Passa moleque no parecer da PEC Paralela
Sob o fundamento de incompatibilidade e
necessidade de harmonização do texto da PEC paralela com o da Emenda
Constitucional nº 41, da reforma da Previdência, o relator da PEC 227/04 ,
deputado José Pimentel (PT/CE), apresentou um substitutivo global, cuja
conseqüência, caso seja aprovado, será o retorno de todo o texto ao Senado
Federal. Essa intenção do relator ficou evidente desde o momento em que ele
requereu, e foi atendido, ao presidente da Câmara que fossem anexadas à PEC paralela todas as proposições em tramitação na Câmara
sobre previdência. Na verdade, o voto e o parecer do relator são uma prova do
seu descontentamento com a proposta do Senado, que ameniza os prejuízos
impostos aos servidores na Reforma da Previdência do Governo Lula.
Entre as principais mudanças, além da
paridade, integralidade e transição, o relator: (a) suprime a participação
paritária dos servidores na unidade gestora do fundo de pensão, (b) vincula o
subsídio máximo de governador e prefeito a um percentual do subsídio de
ministro do Supremo Tribunal Federal, (c) elimina a exigência de recenseamento
previdenciário, (d) elimina isenção de contribuição para o aposentado e
pensionista portador de doença incapacitante, (e)
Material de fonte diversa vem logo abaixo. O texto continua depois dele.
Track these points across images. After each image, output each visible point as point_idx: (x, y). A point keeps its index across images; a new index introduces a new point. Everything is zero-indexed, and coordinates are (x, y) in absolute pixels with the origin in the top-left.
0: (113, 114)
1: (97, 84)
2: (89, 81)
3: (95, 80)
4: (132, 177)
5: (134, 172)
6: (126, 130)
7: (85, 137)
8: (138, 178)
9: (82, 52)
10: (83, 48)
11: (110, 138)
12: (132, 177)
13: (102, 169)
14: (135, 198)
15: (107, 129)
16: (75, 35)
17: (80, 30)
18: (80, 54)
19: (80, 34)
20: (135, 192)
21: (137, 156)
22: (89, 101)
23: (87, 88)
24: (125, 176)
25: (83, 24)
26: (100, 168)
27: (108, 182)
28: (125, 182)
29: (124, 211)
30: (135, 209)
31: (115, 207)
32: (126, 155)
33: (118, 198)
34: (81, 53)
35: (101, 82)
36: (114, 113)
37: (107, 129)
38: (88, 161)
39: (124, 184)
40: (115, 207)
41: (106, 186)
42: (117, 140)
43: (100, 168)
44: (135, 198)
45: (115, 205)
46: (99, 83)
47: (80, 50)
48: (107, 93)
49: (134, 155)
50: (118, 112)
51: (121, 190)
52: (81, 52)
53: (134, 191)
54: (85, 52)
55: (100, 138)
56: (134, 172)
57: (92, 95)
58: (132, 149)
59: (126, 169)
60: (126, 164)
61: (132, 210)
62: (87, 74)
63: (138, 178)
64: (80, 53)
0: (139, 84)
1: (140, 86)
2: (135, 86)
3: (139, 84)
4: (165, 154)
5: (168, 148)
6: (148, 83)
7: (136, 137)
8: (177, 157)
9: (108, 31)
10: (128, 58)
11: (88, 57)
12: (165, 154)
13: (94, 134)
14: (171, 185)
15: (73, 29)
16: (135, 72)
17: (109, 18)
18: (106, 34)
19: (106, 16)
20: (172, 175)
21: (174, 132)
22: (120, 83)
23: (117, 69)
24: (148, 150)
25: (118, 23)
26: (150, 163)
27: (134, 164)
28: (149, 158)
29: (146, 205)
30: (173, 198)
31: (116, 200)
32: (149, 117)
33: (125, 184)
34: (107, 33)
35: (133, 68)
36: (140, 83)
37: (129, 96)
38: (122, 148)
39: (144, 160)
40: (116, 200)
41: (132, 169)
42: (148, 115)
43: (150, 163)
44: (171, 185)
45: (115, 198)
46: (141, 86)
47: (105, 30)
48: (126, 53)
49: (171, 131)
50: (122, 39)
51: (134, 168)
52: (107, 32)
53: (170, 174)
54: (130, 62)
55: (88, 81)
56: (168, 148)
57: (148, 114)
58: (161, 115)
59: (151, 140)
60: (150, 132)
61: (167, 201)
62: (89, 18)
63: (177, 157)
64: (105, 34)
modifica a redação do artigo sobre inclusão social, e (f) modifica o
dispositivo que trata da adoção de alíquota diferenciada em razão da atividade
econômica, da utilização intensiva de mão-de-obra, do porte da empresa ou da
condição estrutural do mercado de trabalho para as empresas que empregam
mão-de-obra intensiva. Veja como ficaram os principais pontos da PEC paralela
na versão do relator:
Subteto – Alegando que o texto do Senado exclui as pensões do teto e subteto e
a supressão da expressão “de qualquer natureza” desfigura o texto já
promulgado, o relator, então, suprimiu os dispositivos sobre subteto e
determinou que o subsídio (o salário) de governador, bem como de prefeito de
cidades com mais de 500 mil habitantes não poderá ser superior a 75% do
subsídio do Ministro do Supremo Tribunal Federal, ficando o dos prefeitos de
cidades com menos de 500 habitantes limitado a 50% do
maior teto do país.
Paridade – limita o direito à paridade plena aos servidores ou servidoras que
vierem a adquirir o direito à integralidade com base na Emenda 41 (60/55 anos
de idade, 35/30 anos de contribuição, 20 anos de serviço público, 10 na
carreira e cinco no cargo), mas altera a redação para excluir desse direito os
futuros pensionistas.
Transição – permite a aposentadoria integral com idade inferior ao limite fixado
na Emenda 41, com paridade plena (60 para homem e 55 para mulher), desde que o servidor, homem ou mulher, comprovem respectivamente 35 e
30 anos de contribuição no serviço público, sendo 15 na carreira e cinco no
cargo que pretenda se aposentar. Com isto, só garante aposentadoria integral
com idade inferior à fixada na reforma da previdência para o servidor que
sempre trabalhou no serviço público, ao aumentar, no caso do homem, de 25 para 35, a exigência de tempo no serviço público.